Watson suggested lawmakers hire a marketing team to really make things happen.

He explained to some 300  attendees at the NCLGS conference that, in Maryland, industry arguments that online casino games do not cannibalize revenue at brick-and-mortar facilities were undercut by an official study produced by the Innovation Group on behalf of lawmakers that projected a 10 percent cannibalization rate. 

Out of the six casino operators in Maryland, MGM Resorts International and Caesars Entertainment expressed their support for a ballot referendum on iGaming, while Baltimore-based Cordish Cos. and Churchill Downs were opposed to online gaming.

Ryan Eller, executive vice president and general manager of Maryland Live! casino near Baltimore, expressed the company's concerns in March at an iGaming Town Hall hosted by Morgan State University.

Watson said casino operators opposed to iGaming engaged workers unions, had picket lines, and materials were put under legislators’ doors every day during the session.

“They had a campaign,” Watson said. “They were willing to put money behind this campaign to fight this initiative.”

The unions woke up, Watson said, because they thought they were going to lose jobs as a result of legal iGaming.

Maryland's legislation included a fund of $10m to assist any workers displaced as a result of the legalization of iGaming, as well as setting aside 1 percent of revenue for state gaming regulators to assist their staff with oversight of the industry.

The bill would have made a total of 30 licenses available to the state's six land-based casinos and so-called Class B sports wagering facility licenses, including off-track betting outlets and charitable bingo halls.

Although iGaming tax rates remain a controversial topic among gaming industry executives and analysts, Watson refused to apologize for supporting the House-approved bill’s maximum 55 percent tax rate on iGaming revenue.
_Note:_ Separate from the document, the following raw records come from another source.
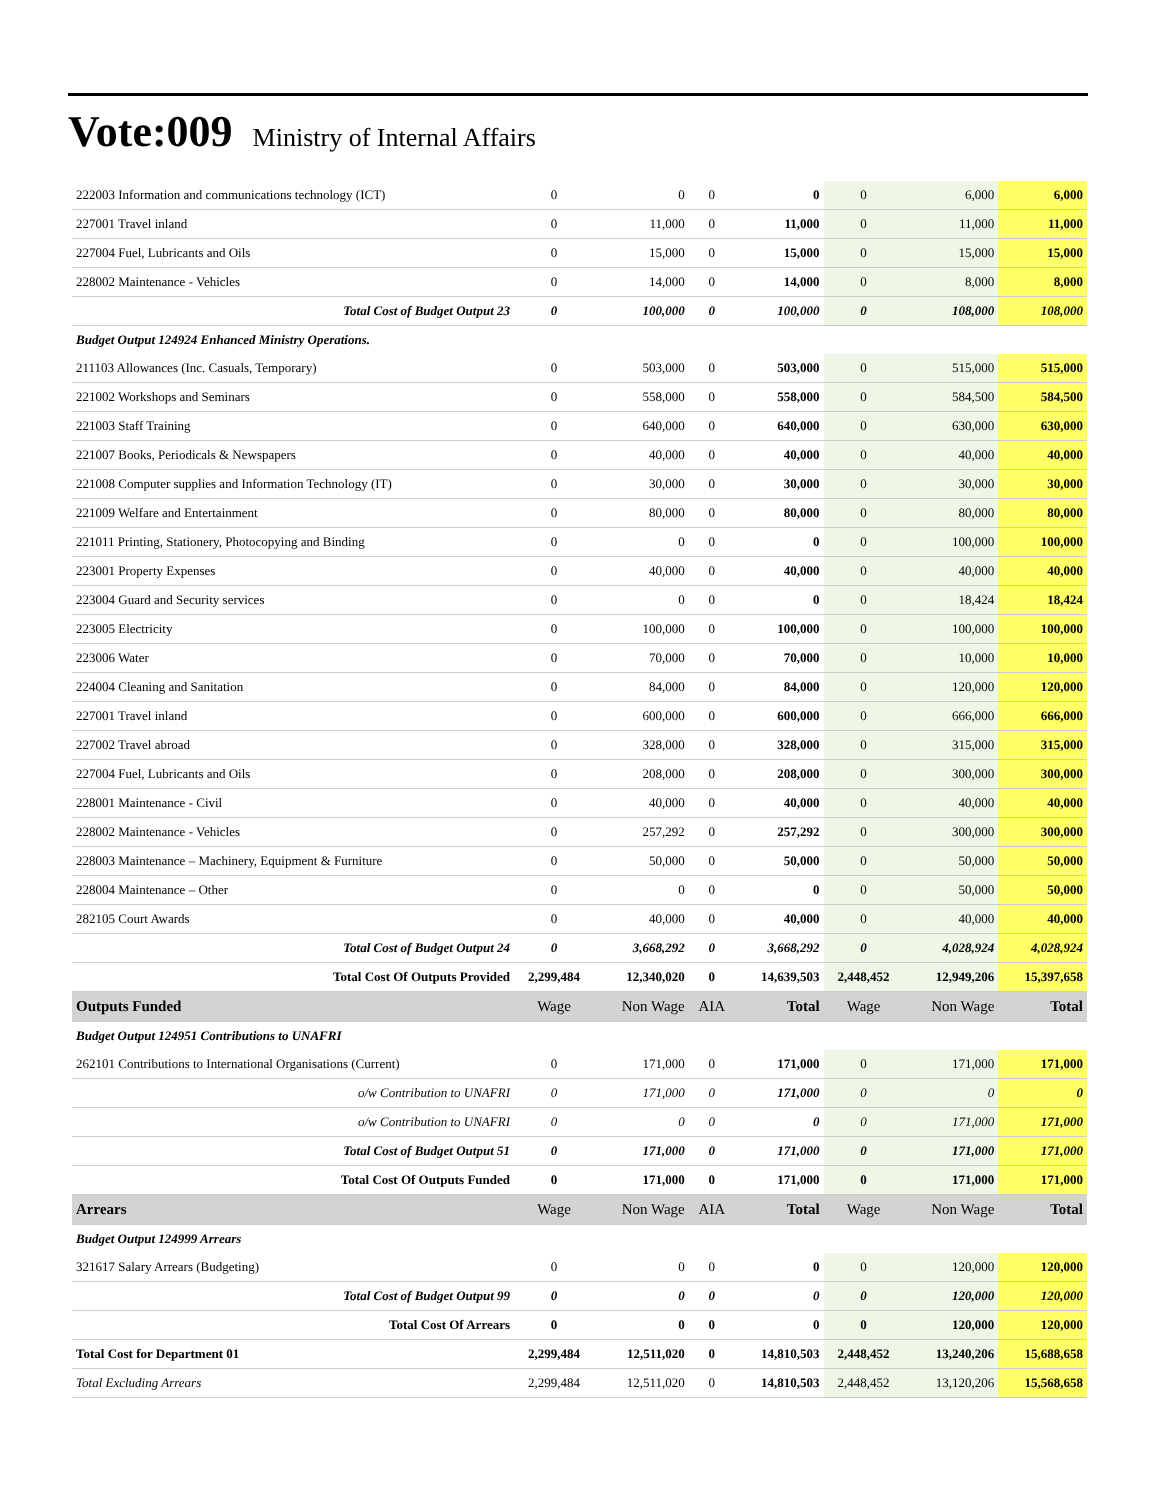Vote:009 Ministry of Internal Affairs
| 222003 Information and communications technology (ICT) | 0 | 0 | 0 | 0 | 0 | 6,000 | 6,000 |
| 227001 Travel inland | 0 | 11,000 | 0 | 11,000 | 0 | 11,000 | 11,000 |
| 227004 Fuel, Lubricants and Oils | 0 | 15,000 | 0 | 15,000 | 0 | 15,000 | 15,000 |
| 228002 Maintenance - Vehicles | 0 | 14,000 | 0 | 14,000 | 0 | 8,000 | 8,000 |
| Total Cost of Budget Output 23 | 0 | 100,000 | 0 | 100,000 | 0 | 108,000 | 108,000 |
| Budget Output 124924 Enhanced Ministry Operations. | | | | | | | |
| 211103 Allowances (Inc. Casuals, Temporary) | 0 | 503,000 | 0 | 503,000 | 0 | 515,000 | 515,000 |
| 221002 Workshops and Seminars | 0 | 558,000 | 0 | 558,000 | 0 | 584,500 | 584,500 |
| 221003 Staff Training | 0 | 640,000 | 0 | 640,000 | 0 | 630,000 | 630,000 |
| 221007 Books, Periodicals & Newspapers | 0 | 40,000 | 0 | 40,000 | 0 | 40,000 | 40,000 |
| 221008 Computer supplies and Information Technology (IT) | 0 | 30,000 | 0 | 30,000 | 0 | 30,000 | 30,000 |
| 221009 Welfare and Entertainment | 0 | 80,000 | 0 | 80,000 | 0 | 80,000 | 80,000 |
| 221011 Printing, Stationery, Photocopying and Binding | 0 | 0 | 0 | 0 | 0 | 100,000 | 100,000 |
| 223001 Property Expenses | 0 | 40,000 | 0 | 40,000 | 0 | 40,000 | 40,000 |
| 223004 Guard and Security services | 0 | 0 | 0 | 0 | 0 | 18,424 | 18,424 |
| 223005 Electricity | 0 | 100,000 | 0 | 100,000 | 0 | 100,000 | 100,000 |
| 223006 Water | 0 | 70,000 | 0 | 70,000 | 0 | 10,000 | 10,000 |
| 224004 Cleaning and Sanitation | 0 | 84,000 | 0 | 84,000 | 0 | 120,000 | 120,000 |
| 227001 Travel inland | 0 | 600,000 | 0 | 600,000 | 0 | 666,000 | 666,000 |
| 227002 Travel abroad | 0 | 328,000 | 0 | 328,000 | 0 | 315,000 | 315,000 |
| 227004 Fuel, Lubricants and Oils | 0 | 208,000 | 0 | 208,000 | 0 | 300,000 | 300,000 |
| 228001 Maintenance - Civil | 0 | 40,000 | 0 | 40,000 | 0 | 40,000 | 40,000 |
| 228002 Maintenance - Vehicles | 0 | 257,292 | 0 | 257,292 | 0 | 300,000 | 300,000 |
| 228003 Maintenance – Machinery, Equipment & Furniture | 0 | 50,000 | 0 | 50,000 | 0 | 50,000 | 50,000 |
| 228004 Maintenance – Other | 0 | 0 | 0 | 0 | 0 | 50,000 | 50,000 |
| 282105 Court Awards | 0 | 40,000 | 0 | 40,000 | 0 | 40,000 | 40,000 |
| Total Cost of Budget Output 24 | 0 | 3,668,292 | 0 | 3,668,292 | 0 | 4,028,924 | 4,028,924 |
| Total Cost Of Outputs Provided | 2,299,484 | 12,340,020 | 0 | 14,639,503 | 2,448,452 | 12,949,206 | 15,397,658 |
| Outputs Funded | Wage | Non Wage | AIA | Total | Wage | Non Wage | Total |
| Budget Output 124951 Contributions to UNAFRI | | | | | | | |
| 262101 Contributions to International Organisations (Current) | 0 | 171,000 | 0 | 171,000 | 0 | 171,000 | 171,000 |
| o/w Contribution to UNAFRI | 0 | 171,000 | 0 | 171,000 | 0 | 0 | 0 |
| o/w Contribution to UNAFRI | 0 | 0 | 0 | 0 | 0 | 171,000 | 171,000 |
| Total Cost of Budget Output 51 | 0 | 171,000 | 0 | 171,000 | 0 | 171,000 | 171,000 |
| Total Cost Of Outputs Funded | 0 | 171,000 | 0 | 171,000 | 0 | 171,000 | 171,000 |
| Arrears | Wage | Non Wage | AIA | Total | Wage | Non Wage | Total |
| Budget Output 124999 Arrears | | | | | | | |
| 321617 Salary Arrears (Budgeting) | 0 | 0 | 0 | 0 | 0 | 120,000 | 120,000 |
| Total Cost of Budget Output 99 | 0 | 0 | 0 | 0 | 0 | 120,000 | 120,000 |
| Total Cost Of Arrears | 0 | 0 | 0 | 0 | 0 | 120,000 | 120,000 |
| Total Cost for Department 01 | 2,299,484 | 12,511,020 | 0 | 14,810,503 | 2,448,452 | 13,240,206 | 15,688,658 |
| Total Excluding Arrears | 2,299,484 | 12,511,020 | 0 | 14,810,503 | 2,448,452 | 13,120,206 | 15,568,658 |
“Why 55 percent? Because I have to sell it. 'What’s in it for me?' is what legislators wanted to know,” the veteran lawmaker told the NCLGS conference.

Watson made it clear that Maryland needed the tax revenue that iGaming could potentially generate. He said it was a comparable situation to 2007 when Maryland was also facing a $1.7bn structural deficit and moved to authorize land-based casinos initially limited to slot machines.

Shawn Fluharty, NCLGS president and a state Democratic Representative in West Virginia, acknowledged there was a perception gap between the industry and the general public with regard to iGaming, and he asked Watson what does that gap look like in Maryland.

Watson said to get the community on board with legalizing online gaming, the public also will want to know what is in it for them, whose lives are going to change, and how many jobs will it generate.

“We can insult peoples’ intelligence,” he said. “We have to be honest and give them a real reason from a community benefit, why we are doing this. Education of the legislature. Don’t try to convince an 80-year-old legislator who doesn’t have Facebook, Twitter or Instagram about iGaming.”

Fluharty said every state is nuanced but there are “many different avenues to get a bill passed and there are obstacles along that avenue.”

“We’ve seen it in Maryland and many other states,” Fluharty said. Efforts to pass iGaming legislation this year also came up short in Illinois and New York.

Watson agreed that all states are different, but warned lawmakers to consider everything before they introduce legislation because “the thing that you miss will bite you”.